La caldera de gasóleo está diseñada para producir calefacción y agua sanitaria caliente (ACS) en la vivienda. De acuerdo con la tecnología utilizada para su producción, las calderas de calefacción se dividen en:

  • Caldera de gasóleo instantánea: en la cual el agua caliente se produce en el mismo momento de consumo, solo si la caldera está encendida. Este tipo de calderas es recomendable para viviendas pequeñas en las cuales se requiere poco volumen de agua caliente sanitaria.
  • Caldera de gasóleo por microacumulación: esta caldera de gasóleo cuenta con un tanque de tamaño reducido (5 litros aproximadamente), que funciona como depósito de reserva, por lo cual al abrir solo el grifo, ya se dispone del agua caliente.
  • Caldera de gasóleo con acumulador: la instalación de este tipo de caldera de gasóleo cuenta con un depósito de unos 50 litros de capacidad, que dispone del agua sanitaria caliente, lo cual permite una rápida distribución a cualquier punto de la vivienda.
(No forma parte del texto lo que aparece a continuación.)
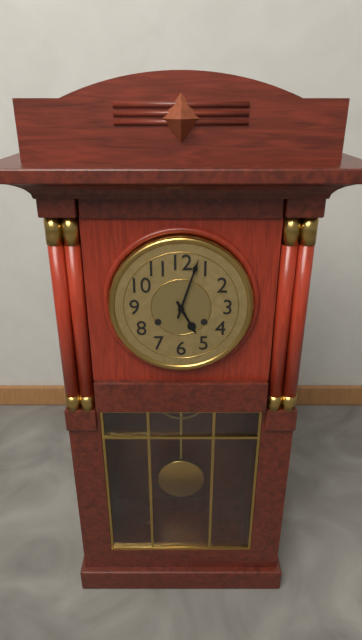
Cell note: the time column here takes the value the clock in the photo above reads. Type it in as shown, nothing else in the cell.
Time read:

Ofrece una mayor producción de agua caliente a un menor coste, puesto que al ser más voluminosas se emplean generalmente en viviendas más grandes o con 2 o más baños.

En resumen, si se trata de una vivienda con un solo baño, es recomendable una caldera de gasóleo instantánea, puesto que el agua sanitaria caliente se produce en el momento de necesitarla y esto ayuda a reducir el consumo energético. Hay calderas con potencia de 25, 32 o 35 kW capaces de producir suficiente volumen de agua caliente. En caso de necesitar un mayor volumen de ACS se puede instalar un acumulador de agua caliente adicional.